Blogging is a strange thing. It’s hard to imagine the necessity of advertising our lives and thoughts to strangers, or even those close to you.
For me, I see blogging as an exercise of discipline and reflection, and one ultimately of sharing lessons and joy.
Anyways, I’ve recently became increasingly drawn to the Buddhist notion of “entering the stream“. It is immensely difficult to even conceptualize living the notion in practice. And mindfulness is an uncanny ambition for the twenty-first century, where we are bombarded with messages that compete for our attention, time, resources, emotive abilities and feelings of (in)securities.

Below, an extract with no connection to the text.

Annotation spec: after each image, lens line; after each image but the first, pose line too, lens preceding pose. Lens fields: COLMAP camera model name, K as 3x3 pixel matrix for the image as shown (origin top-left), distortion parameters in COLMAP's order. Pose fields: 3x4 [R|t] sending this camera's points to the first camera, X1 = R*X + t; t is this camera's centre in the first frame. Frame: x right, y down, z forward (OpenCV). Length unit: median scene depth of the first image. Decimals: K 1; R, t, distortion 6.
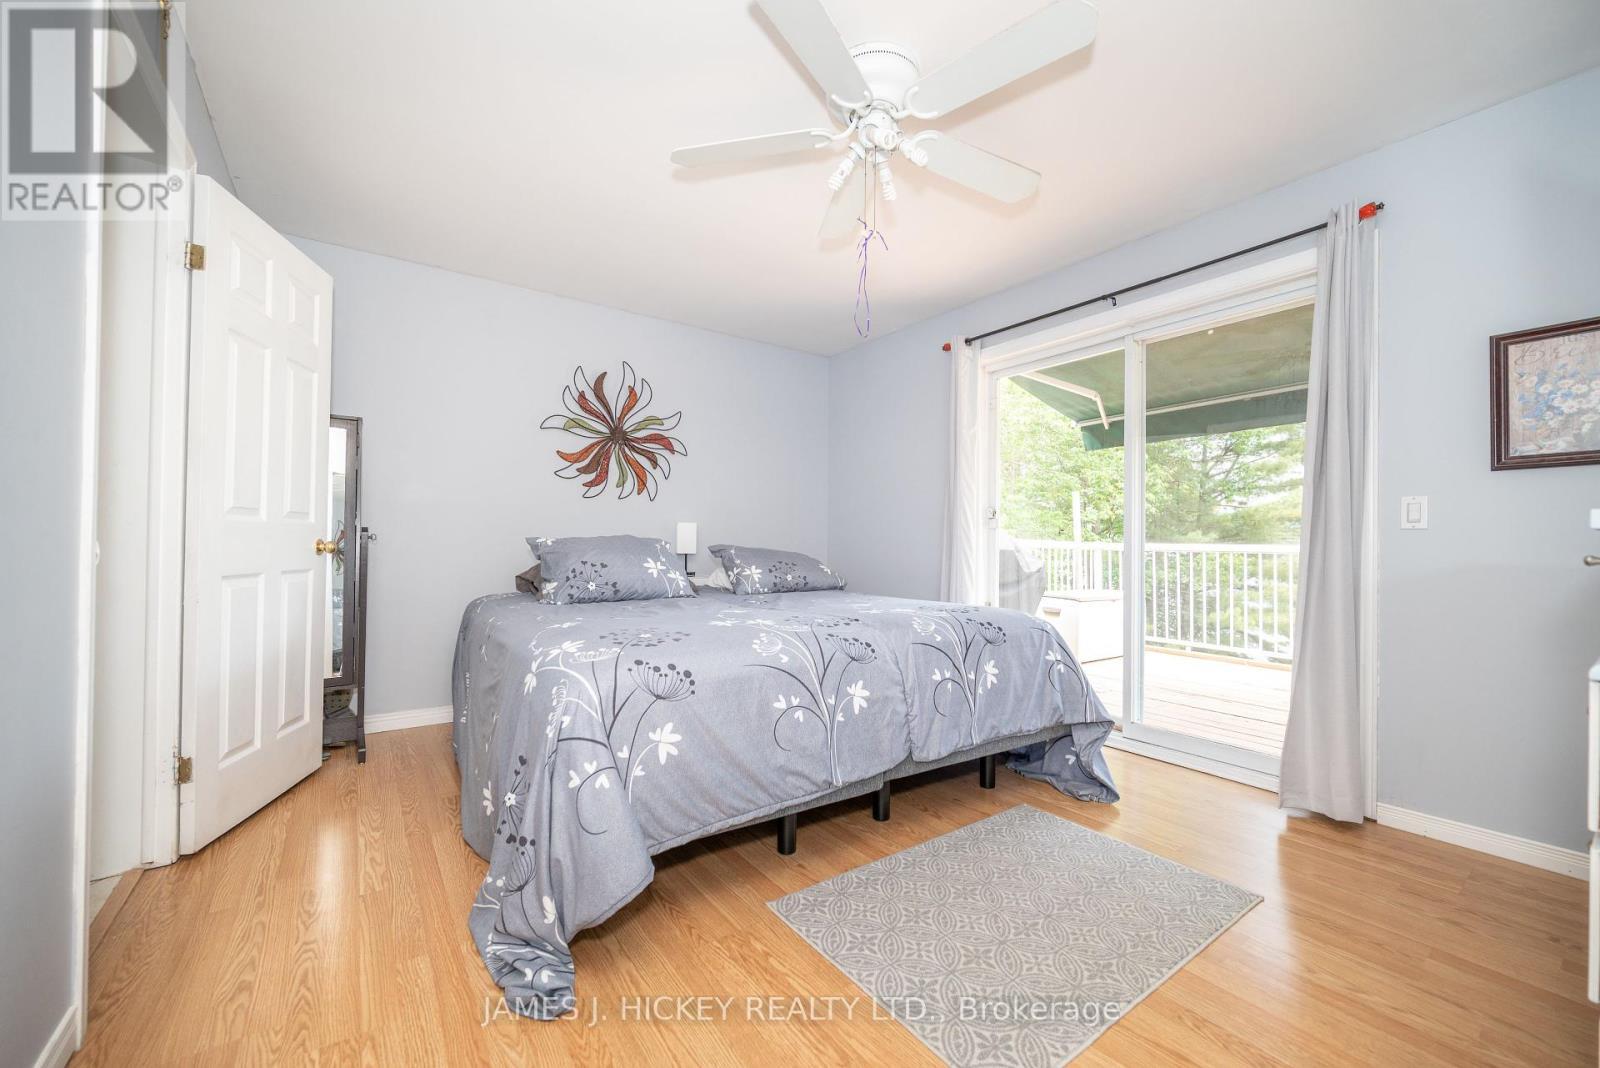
lens RADIAL K [[634.6, 0, 805.9], [0, 634.6, 537.9], [0, 0, 1]] dist [-0.001176, 0.000102]
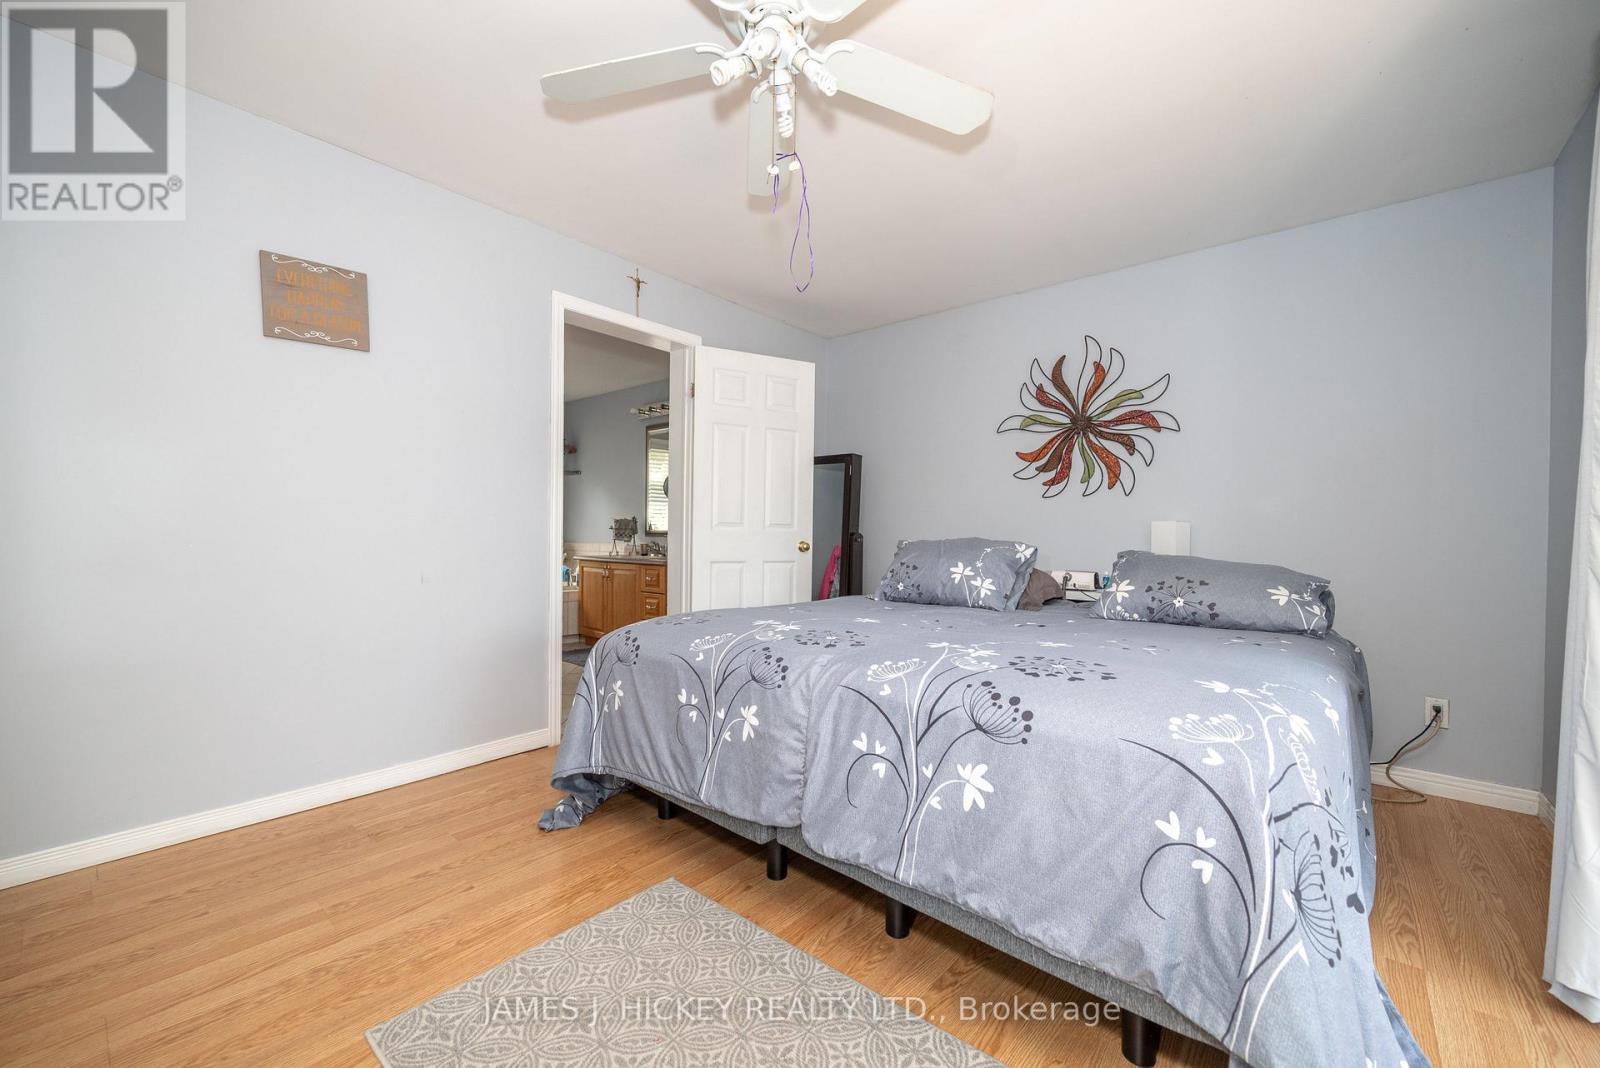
lens RADIAL K [[634.6, 0, 796.9], [0, 634.6, 540.2], [0, 0, 1]] dist [-0.001176, 0.000102]
pose [[0.235223, -0.002112, -0.971939, 0.482486], [-0.004252, 0.999986, -0.003202, 0.002892], [0.971932, 0.004886, 0.235211, 0.443761]]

But for me, this is an especially interesting notion. As a life long learner, I am constantly drawn from one discipline to another, hopping from one hobby to another. It seems that the best thing would be to embrace these distractions in a deep and meaningful way, rather to constrain myself to the notion that I should not be interested in being good at many things. I don’t consider myself undisciplined. I rarely stop being interested in something. I just find it a bit difficult to be able to invest that crucial amount of time to becoming good at something, when I would like to excel at so many things.
That being said, I therefore came up with the concept of setting myself monthly challenges. These challenges will focus on one activity at a time. The point is to demonstrate to myself the ability for me to achieve once I’ve put my mind to it and to put a gentle stop to all the multiple competing priorities outside family, friendship, work and the absolute fundamentals.
For the first month, I want to focus on my physical fitness. Evidently this is something that should become a lifetime habit, but I would really like to see to what extent my body can change in the span of a month. I think of it as an interesting experiment and intellectual challenge.